|LETTER TO EDITOR
|Year : 2015 | Volume
| Issue : 3 | Page : 417-418
Cervico facial pharyngeal emphysema during endoscopic retrograde cholangio pancreatography
Karthik Ganesh Ramamoorthy
Department of Anaesthesia, Fortis Malar Hospital, Chennai, Tamil Nadu, India
|Date of Web Publication||29-Jul-2015|
Karthik Ganesh Ramamoorthy
Department of Anaesthesia, Fortis Malar Hospital, Chennai, Tamil Nadu
Source of Support: None, Conflict of Interest: None
|How to cite this article:|
Ramamoorthy KG. Cervico facial pharyngeal emphysema during endoscopic retrograde cholangio pancreatography. J Anaesthesiol Clin Pharmacol 2015;31:417-8
|How to cite this URL:|
Ramamoorthy KG. Cervico facial pharyngeal emphysema during endoscopic retrograde cholangio pancreatography. J Anaesthesiol Clin Pharmacol [serial online] 2015 [cited 2021 Feb 28];31:417-8. Available from: https://www.joacp.org/text.asp?2015/31/3/417/161712
Perforation of viscus and subsequent pneumomediastinum, pneumothorax, gaseous deposition in subcutaneous and deeper fascial layers are well recognised complications of endoscopic retrograde cholangio pancreatography (ERCP). , This report highlights a rare case of cervico facial pharyngeal emphysema during ERCP posing a potential airway obstruction.
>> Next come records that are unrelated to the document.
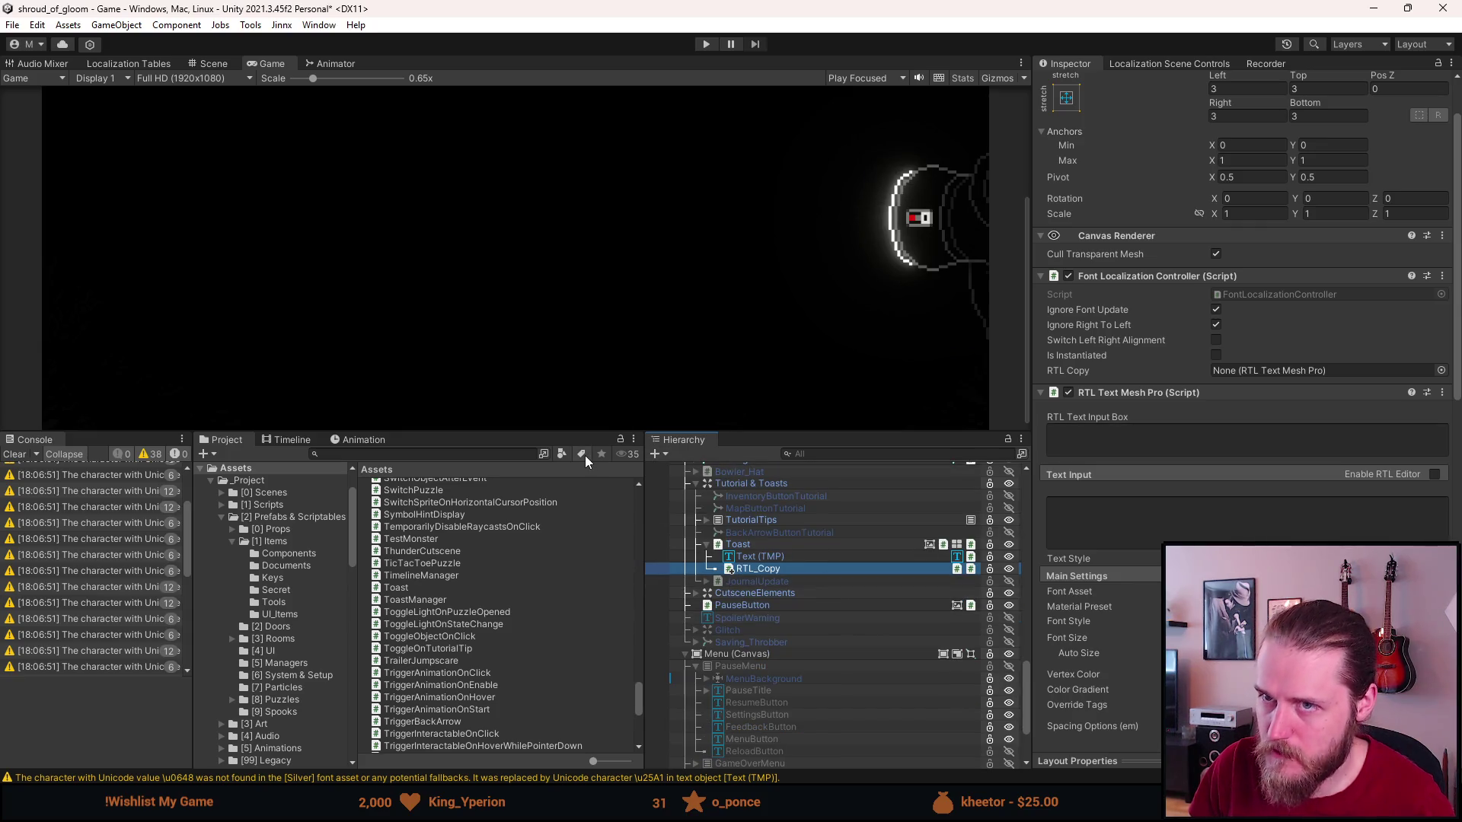
Clear the console and paste the Arabic string into RTL_Copy's RTL text.
left_click(14, 455)
left_click(1286, 440)
key("ctrl+v")
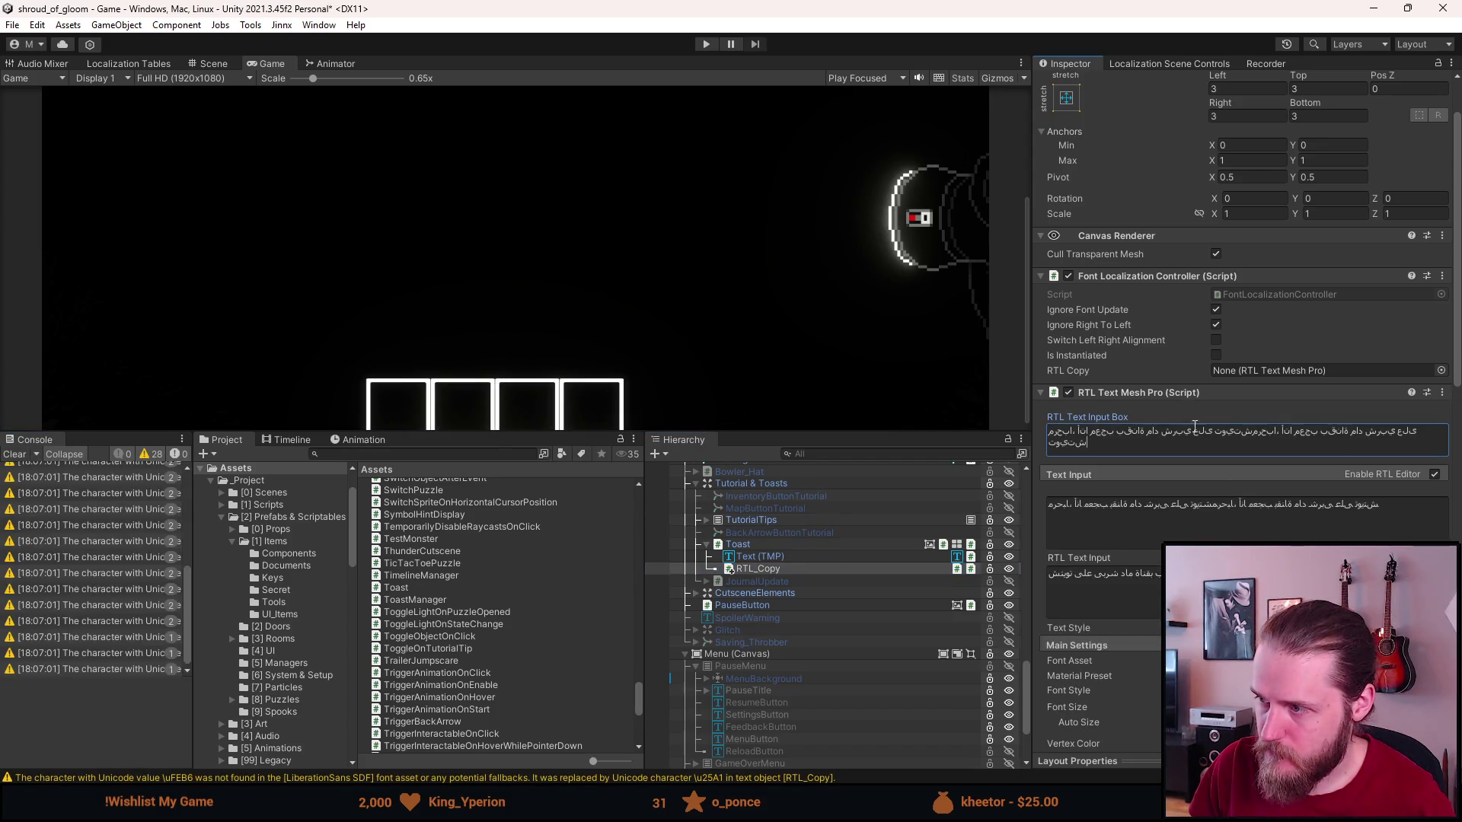
scroll(727, 376, "down", 3)
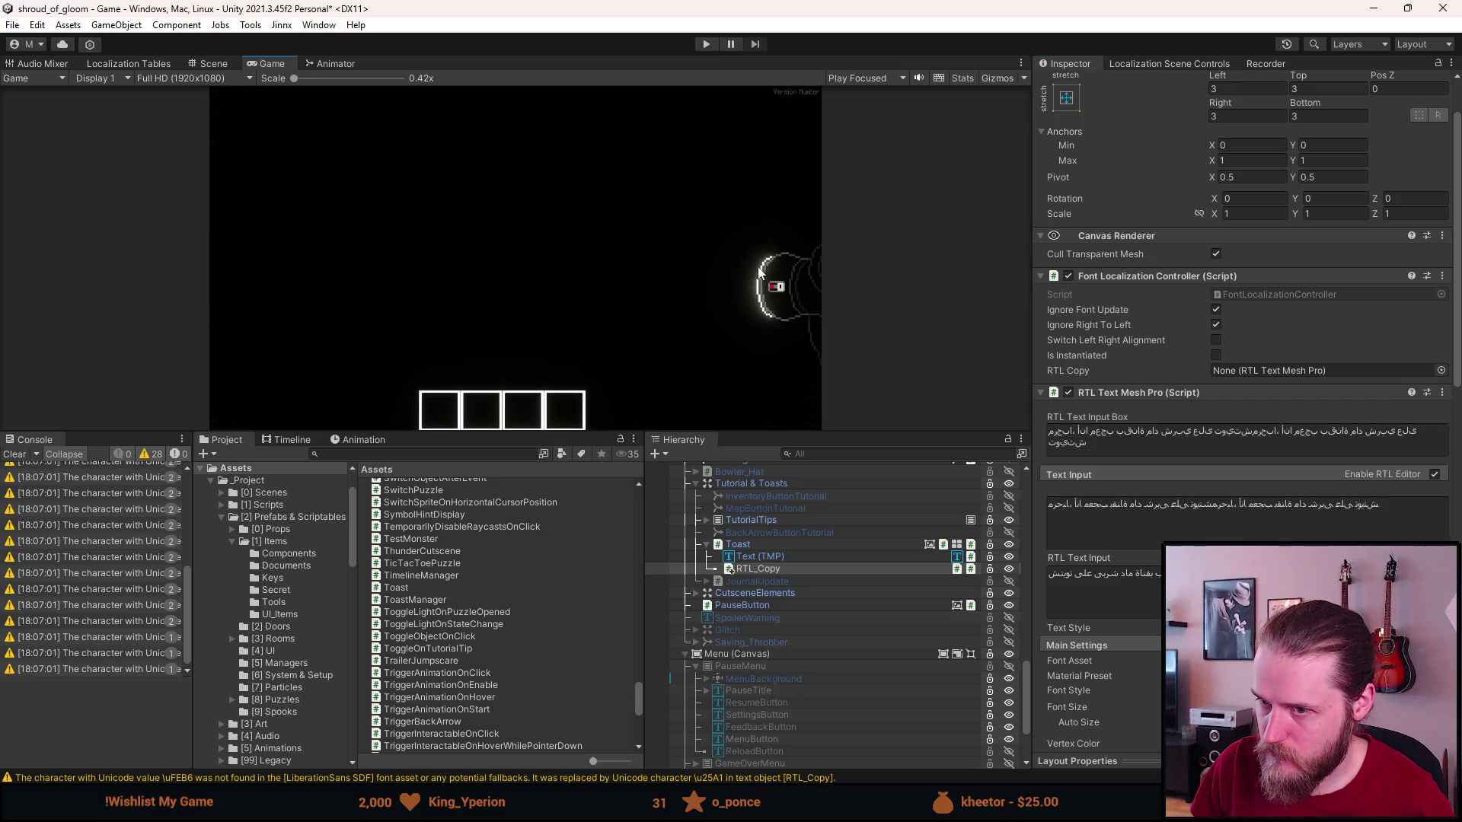
left_click(209, 63)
A 60-year-old woman was scheduled for ERCP to investigate intra and extrahepatic biliary dilation. After initial evaluation monitored anesthesia care was planned. After attaching routine monitors, patient was placed in the prone position. Oxygen via nasal cannula were applied. The patient was sedated with bolus of 70 mg propofol, 20 mg of ketamine and an infusion of propofol 1% 15-20 ml/h. Once the patient reached a deep level of sedation endoscope was advanced. Vital signs remained stable and the patient maintained an oxygen saturation of 97-100%. After few minutes, the patient desaturated to 85%. She was thought to be obstructing her airway secondary to the sedation but found her to have excessive subcutaneous crepitations on her dorsal chest wall. The procedure was aborted and the patient was placed supine and subcutaneous emphysema extending to her neck, face, trunk and limbs was observed. On laryngoscopy, vocal cords were barely visualised due to pharyngeal emphysema posing a potential airway obstruction and the patient was immediately intubated with 7.0 endotracheal tube and the saturation improved to 95%. A chest X-ray showed extensive subcutaneous emphysema of chest wall and pneumomediastinum. The patient was transferred to ICU for further management. After initial stabilisation, computed tomography of the chest and abdomen were performed which showed extensive mediastinal, intraperitoneal and retroperitoneal free air. The patient was brought to the operating room for exploratory laparotomy. She was found to have multiple diverticula in the duodenum and jejunum. There was blowout perforation of a diverticulum in the second portion of her duodenum and bile in the peritoneal cavity. She had a resection and 'over sewing' of the duodenal diverticulum. She was transferred to the surgical Intensive Care Unit postoperatively. Her postoperative course was complicated by hemodynamic instability and developed fatal multi organ failure.
Perforation during ERCP is a well recognized complication  (<1%). There are definitive risk factors like anatomical aberrations, strictures, sphincterotomy, Intramural injection of contrast, difficult ERCP which requires extra vigilance. These perforations are usually diagnosed during ERCP by extravasation of contrast material and retroperitoneal air, clinical signs (abdominal/flank pain or discomfort, peritonitis, fever, tachycardia, leucocytosis, hyperamylasemia and subcutaneous emphysema) and imaging studies.
The treatment of perforation depends on the clinical state of the patient and the type of perforation. ,
This case report highlights that gastrointestinal endoscopic procedures are not free from major complications and requires eternal vigilance and definitive control of airway in prone position.